* _CONSIGNE 1_:
D'après le texte sur la mission de Sémonville, à quelle date Dumouriez lui écrivit-il de se préparer à partir pour Constantinople ?
* _CONSIGNE 2_:
Poursuivez le texte sur la diplomatie de Dumouriez après sa dernière phrase.

* _TEXTE SOURCE_:
★ ★ ★

C’était parler d’or, mais c’était méconnaître absolument le caractère et la force d’impulsion du mouvement révolutionnaire. Dumouriez se débattait dans un cercle vicieux. Il avait compté sur les négociations pour faciliter le succès de la guerre, et il arrivait que la déclaration de la guerre entravait toutes les négociations. Il avait espéré qu’une guerre limitée, brillante, suivie d’une paix glorieuse, relèverait le pouvoir et lui permettrait d’étouffer la démagogie ; l’impuissance du pouvoir livrait la France aux démagogues, et le triomphe de la démagogie transformait la guerre contre l’Autriche en une guerre européenne où la France, isolée devant une coalition redoutable, jouait ses destinées. Mais les événemens ne déconcertaient jamais Dumouriez. L’extrême mobilité de son esprit, qui l’exposait à tant de mécomptes, ne le laissait, en compensation, jamais à court d’expédiens. Il lui restait à employer le remède suprême de la vieille diplomatie dans les cas désespérés : il tâcha d’émouvoir le Turc et de provoquer une diversion en Orient. Il songea pour cette mission à Sémonville, qui, depuis sa mésaventure d’Alexandrie, était retourné à Gênes. Il lui écrivit, le 12 juin, de se préparer en toute hâte à partir pour Constantinople. Les instructions, qu’il lui fit dresser étaient fort étendues. Sémonville devait expliquer aux Turcs les raisons qui amenaient la France à changer de système. On avait eu naguère grand’peine à leur faire comprendre que, cessant de combattre l’Autriche, la France les engageait à vivre en paix avec sa nouvelle alliée ; il fallait leur montrer pourquoi on revenait aux anciennes traditions et les exciter à opérer, d’accord avec les Polonais et peut-être les Suédois, une diversion contre les coalisés. Sémonville annoncerait l’envoi d’une flotte dans l’Archipel, ferait entrevoir à la Porte « l’indépendance de la Crimée et la destruction du port de Cherson comme une suite infaillible de l’apparition d’une escadre française dans la Mer-Noire. » Il devait animer le pacha de Scutari et fomenter des troubles en Hongrie. Des fonds secrets très abondans seraient mis à sa disposition « pour se procurer des intelligences dans le sérail et capter la bienveillance du ministère ottoman. Les présens devaient être magnifiques pour prouver à ces barbares qu’un peuple libre est encore plus généreux qu’un despote. »

★ ★ ★

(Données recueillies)
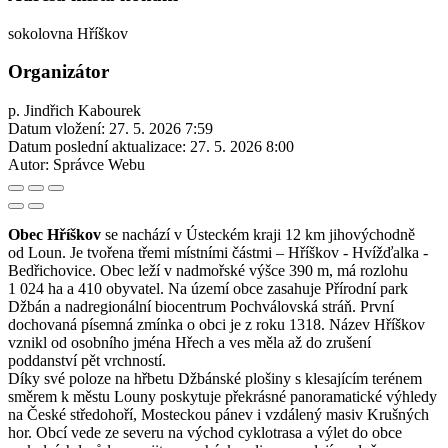
sokolovna Hříškov
Organizátor
p. Jindřich Kabourek
Datum vložení:
27. 5. 2026 7:59
Datum poslední aktualizace:
27. 5. 2026 8:00
Autor:
Správce Webu
Obec Hříškov
se nachází v Ústeckém kraji 12 km jihovýchodně
od Loun. Je tvořena třemi místními částmi – Hříškov - Hvížďalka -
Bedřichovice. Obec leží v nadmořské výšce 390 m, má rozlohu
1 024 ha a 410 obyvatel. Na území obce zasahuje Přírodní park
Džbán a nadregionální biocentrum Pochválovská stráň. První
dochovaná písemná zmínka o obci je z roku 1318. Název Hříškov
vznikl od osobního jména Hřech a ves měla až do zrušení
poddanství pět vrchností.
Díky své poloze na hřbetu Džbánské plošiny s klesajícím terénem
směrem k městu Louny poskytuje překrásné panoramatické výhledy
na České středohoří, Mosteckou pánev i vzdálený masiv Krušných
hor. Obcí vede ze severu na východ cyklotrasa a výlet do obce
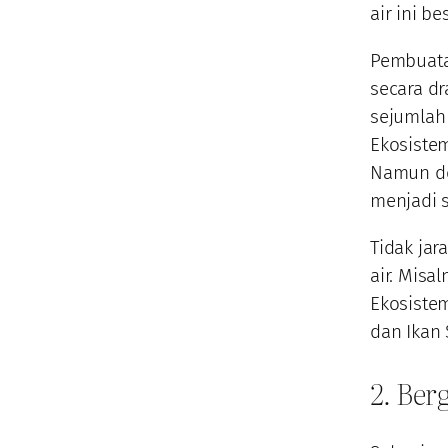
air ini b
Pembuata
secara dr
sejumlah 
Ekosiste
Namun de
menjadi 
Tidak ja
air. Misa
Ekosistem
dan Ikan
2. Be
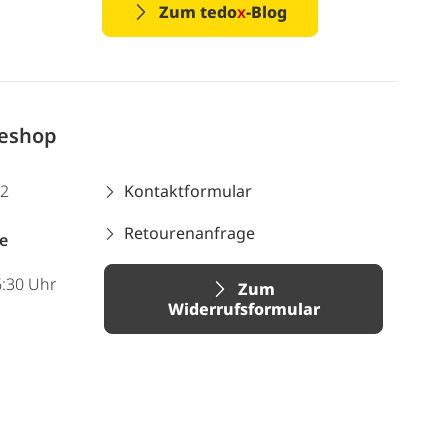
Zum tedo
x
-Blog
neshop
12
Kontaktformular
Retourenanfrage
e
6:30 Uhr
Zum
Widerrufsformular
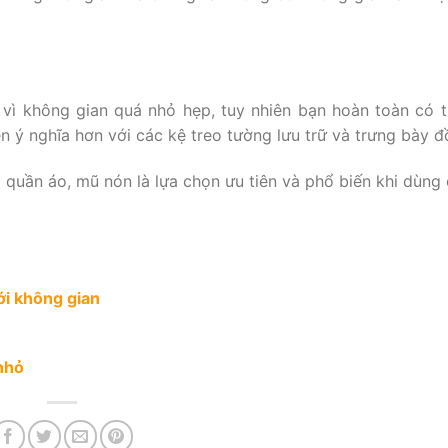
à vì không gian quá nhỏ hẹp, tuy nhiên bạn hoàn toàn có t
 ý nghĩa hơn với các kệ treo tường lưu trữ và trưng bày đ
 quần áo, mũ nón là lựa chọn ưu tiên và phổ biến khi dùng
i không gian
nhỏ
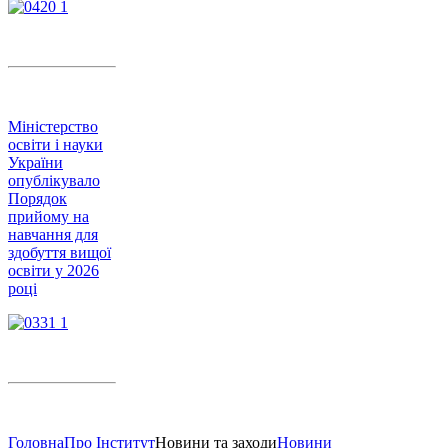
Міністерство
освіти і науки
України
опублікувало
Порядок
прийому на
навчання для
здобуття вищої
освіти у 2026
році
Головна
Про Інститут
Новини та заходи
Новини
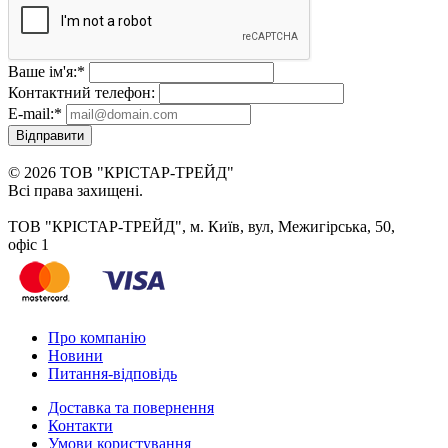
Ваше ім'я:
*
Контактний телефон:
E-mail:
*
Відправити
© 2026 ТОВ "КРІСТАР-ТРЕЙД"
Всі права захищені.
ТОВ "КРІСТАР-ТРЕЙД", м. Київ, вул, Межигірська, 50,
офіс 1
Про компанію
Новини
Питання-відповідь
Доставка та повернення
Контакти
Умови користування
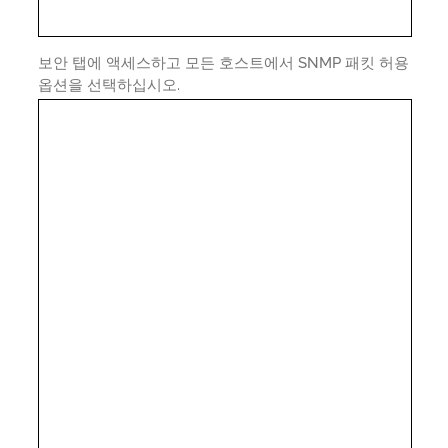
보안 탭에 액세스하고 모든 호스트에서 SNMP 패킷 허용
옵션을 선택하십시오.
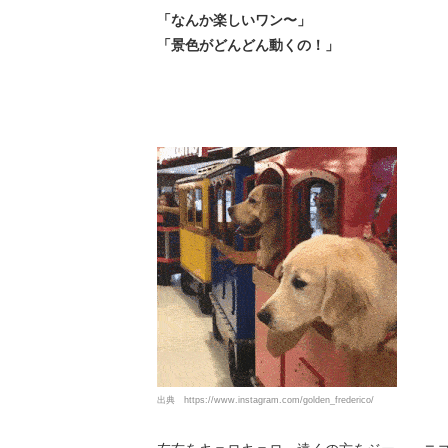
「なんか楽しいワン〜」
「景色がどんどん動くの！」
出典
https://www.instagram.com/golden_frederico/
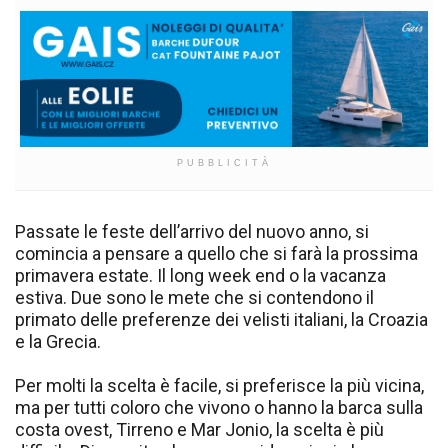
PUBBLICITÀ
Passate le feste dell’arrivo del nuovo anno, si
comincia a pensare a quello che si farà la prossima
primavera estate. Il long week end o la vacanza
estiva. Due sono le mete che si contendono il
primato delle preferenze dei velisti italiani, la Croazia
e la Grecia.
Per molti la scelta è facile, si preferisce la più vicina,
ma per tutti coloro che vivono o hanno la barca sulla
costa ovest, Tirreno e Mar Jonio, la scelta è più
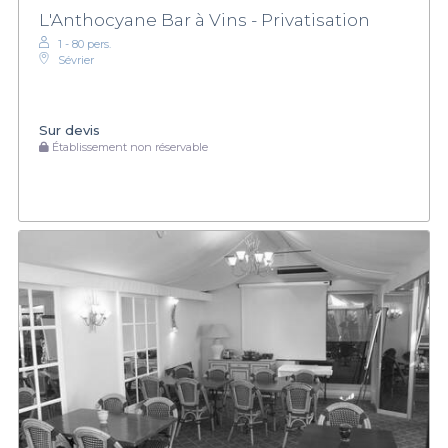
L'Anthocyane Bar à Vins - Privatisation
1 - 80 pers.
Sévrier
Sur devis
Établissement non réservable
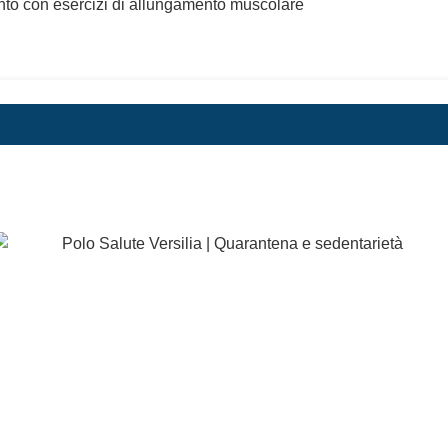
mento con esercizi di allungamento muscolare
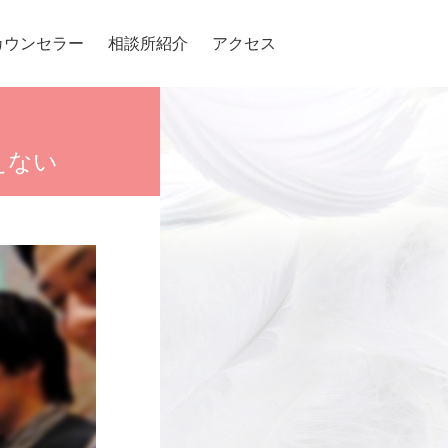
カウンセラー
相談所紹介
アクセス
えない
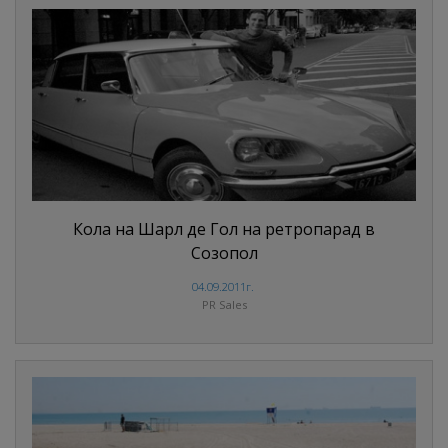
Кола на Шарл де Гол на ретропарад в
Созопол
04.09.2011г.
PR Sales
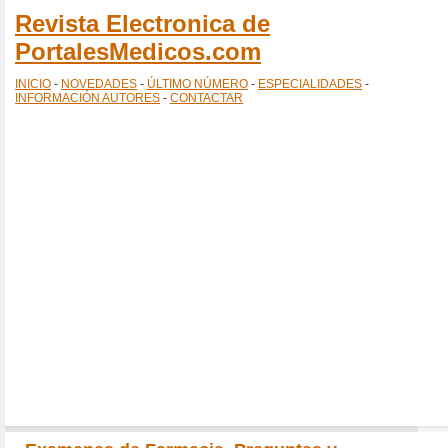
Revista Electronica de
PortalesMedicos.com
INICIO
-
NOVEDADES
-
ÚLTIMO NÚMERO
-
ESPECIALIDADES
-
INFORMACIÓN AUTORES
-
CONTACTAR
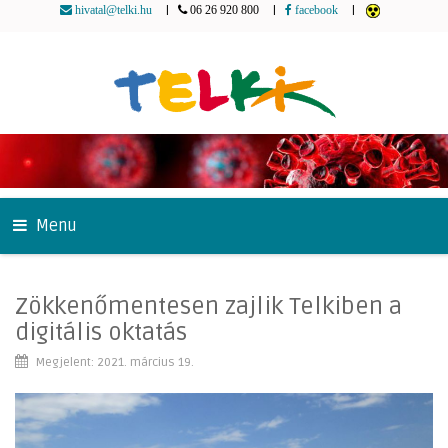
|
|
|
hivatal@telki.hu
06 26 920 800
facebook
Menu
Zökkenőmentesen zajlik Telkiben a
digitális oktatás
Megjelent: 2021. március 19.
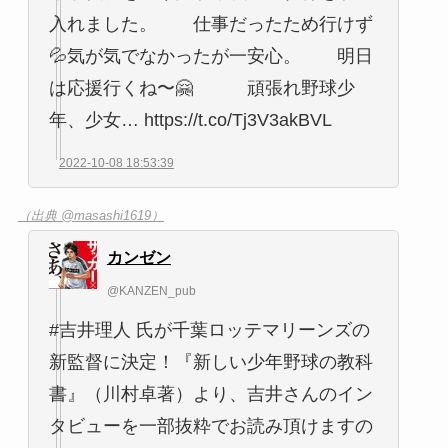
入れました。 仕事だったため行けず
💦気が気でなかったが一安心。 明日
は応援行くね〜🤗 頑張れ野球少
年、少女… https://t.co/Tj3V3akBVL
2022-10-08 18:53:39
（出典 @masashi1619）
カンゼン
@KANZEN_pub
#吉井理人 氏が千葉ロッテマリーンズの
新監督に決定！『新しい少年野球の教科
書』（川村卓著）より、吉井さんのイン
タビューを一部抜粋でお読み頂けますの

★ ★ ★

* _VOTRE RÉPONSE 1_:
Le 12 juin.

* _VOTRE RÉPONSE 2_:
IV

Dumouriez s’était trompé ; mais son erreur était assez singulière : contrairement à ce qui se voit d’ordinaire en pareil cas, ce ministre improvisé n’avait péché ni par ignorance de l’Europe, ni par esprit de système. C’était la France qui avait tout dérouté. Ce que ce parvenu de la révolution connaissait le moins, c’était précisément la révolution qui l’avait porté au pouvoir. Il la jugeait en politique d’ancien régime et commettait, sous ce rapport, la même faute que les hommes d’état de la vieille Europe. Mais si la révolution avait un caractère si nouveau, qu’il échappait aux hommes mêmes qu’elle entraînait dans son cours et qui prétendaient la diriger, l’Europe ne changeait pas ; c’est pourquoi les propositions de Dumouriez, dans ce qu’elles avaient d’essentiel, devaient tôt ou tard être reprises : elles le furent, et il n’était peut-être pas sans intérêt de les définir sous leur forme primitive. La Prusse, en particulier, avait fort déconcerté Dumouriez. La Prusse, cependant, devait être la première à justifier ses conjectures et à faire de ses projets le principe d’un système politique. La paix de Bâle, signée en 1795, ne fut que la conséquence des négociations proposées en 1792. Les événemens qui rendirent cette paix nécessaire, se préparaient dans le temps même où Dumouriez déclarait qu’elle était possible. La coalition était à peine formée que l’on vit germer le ferment qui la devait dissoudre. L’édifice, à peine élevé, se lézardait, et l’on apercevait la fissure qui permettrait à l’assiégeant de faire sa brèche.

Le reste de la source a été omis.